Hall of Famer Agassi shares love of tennis


Associated Press

NEWPORT, R.I.

The long hair is long gone, the denim shorts have faded to memory, and there was Andre Agassi accepting induction into the International Tennis Hall of Fame on Saturday with an overdue affection for the sport he once resented and a rejection of the “Image is everything” attitude that helped propel him to stardom.

In a tender tribute to family and philanthropy, Agassi was introduced by a student at the charter school he opened in Las Vegas and joined on center court by his wife, fellow Hall of Famer Steffi Graf.

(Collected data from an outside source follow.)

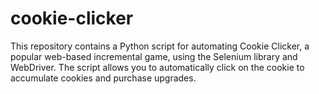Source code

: # cookie-clicker
This repository contains a Python script for automating Cookie Clicker, a popular web-based incremental game, using the Selenium library and WebDriver. 
The script allows you to automatically click on the cookie to accumulate cookies and purchase upgrades.

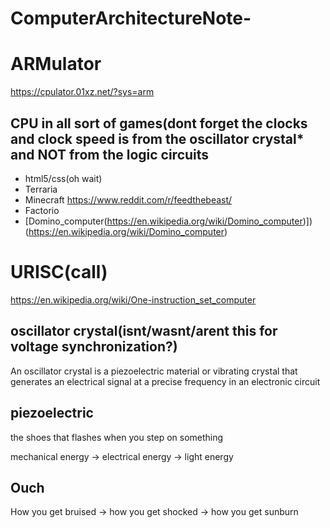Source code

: # ComputerArchitectureNote-

# ARMulator

<https://cpulator.01xz.net/?sys=arm>

## CPU in all sort of games(dont forget the clocks and clock speed is from the oscillator crystal* and NOT from the logic circuits

- html5/css(oh wait)
- Terraria
- Minecraft <https://www.reddit.com/r/feedthebeast/>
- Factorio
- [Domino_computer(https://en.wikipedia.org/wiki/Domino_computer)])(https://en.wikipedia.org/wiki/Domino_computer)

  
# URISC(call)
https://en.wikipedia.org/wiki/One-instruction_set_computer

## oscillator crystal(isnt/wasnt/arent this for voltage synchronization?)

An oscillator crystal is a piezoelectric material or vibrating crystal that generates an electrical signal at a precise frequency in an electronic circuit

## piezoelectric

the shoes that flashes when you step on something

mechanical energy -> electrical energy -> light energy

## Ouch

How you get bruised -> how you get shocked -> how you get sunburn 
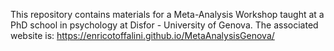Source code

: This repository contains materials for a Meta-Analysis Workshop taught at a PhD school in psychology at Disfor - University of Genova. The associated website is: https://enricotoffalini.github.io/MetaAnalysisGenova/

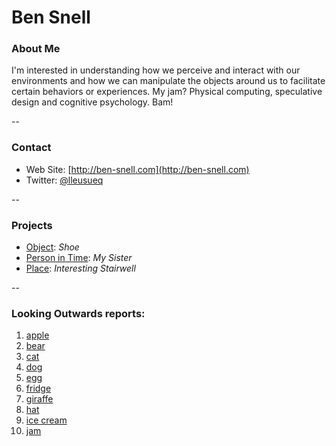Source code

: # Ben Snell

### About Me

I'm interested in understanding how we perceive and interact with our environments and how we can manipulate the objects around us to facilitate certain behaviors or experiences. My jam? Physical computing, speculative design and cognitive psychology. Bam!

--
### Contact

* Web Site: [http://ben-snell.com](http://ben-snell.com)
* Twitter: [@lleusueq](http://twitter.com/lleusueq)

-- 
### Projects

* [Object](project1.md): *Shoe*
* [Person in Time](project2.md): *My Sister*
* [Place](project3.md): *Interesting Stairwell*

--
### Looking Outwards reports: 

1. [apple](looking-outwards-01.md)
1. [bear](looking-outwards-02.md) 
1. [cat](looking-outwards-03.md)
1. [dog](looking-outwards-04.md)
1. [egg](looking-outwards-05.md)
1. [fridge](looking-outwards-06.md)
1. [giraffe](looking-outwards-07.md)
1. [hat](looking-outwards-08.md)
1. [ice cream](looking-outwards-09.md)
1. [jam](looking-outwards-10.md)
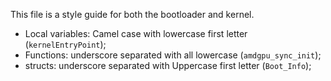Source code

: This file is a style guide for both the bootloader and kernel.

* Local variables: Camel case with lowercase first letter (`kernelEntryPoint`);
* Functions: underscore separated with all lowercase (`amdgpu_sync_init`);
* structs: underscore separated with Uppercase first letter (`Boot_Info`);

Gone was the self-styled, long-haired rebel who rose to the No. 1 ranking in the world but, it now seems, didn’t enjoy a single moment of it.

Instead, Agassi turned his speech into a love letter of sorts for tennis and even the father who pushed him — not always gently — to play, commanding him, at the age of 5, to someday win Wimbledon.

“I fell in love with tennis far too late in my life. But the reason I have everything I hold dear is because tennis has loved me back,” Agassi said.

“If we’re lucky in life, we get a few moments where we don’t have to wonder if we made our parents proud. I want to thank tennis for giving me those moments.”

Sprinkling his comments with gratitude for fellow Hall of Famers Billie Jean King, Arthur Ashe and “the woman who still takes my breath away every day, Stefanie Graf,”

Agassi also recounted a meeting with Nelson Mandela in which the former South African president told him, “You must live carefully.”

“I didn’t always live carefully. I didn’t always pay tennis the respect it deserved,” Agassi admitted.

“I didn’t know myself, and I didn’t realize that my troubles were of my own making.”

Also inducted into the tennis shrine was contributor Fern “Peachy” Kellmeyer.

The first woman to play on a men’s Division I college team, she paved the way for Title IX by fighting the system that prohibited athletic scholarships for women.

She played in the U.S. Open at 15 and was the first employee of the WTA, sticking around for 38 years as it grew from a tour with $309,000 in total purses to one that paid out more than $89 million.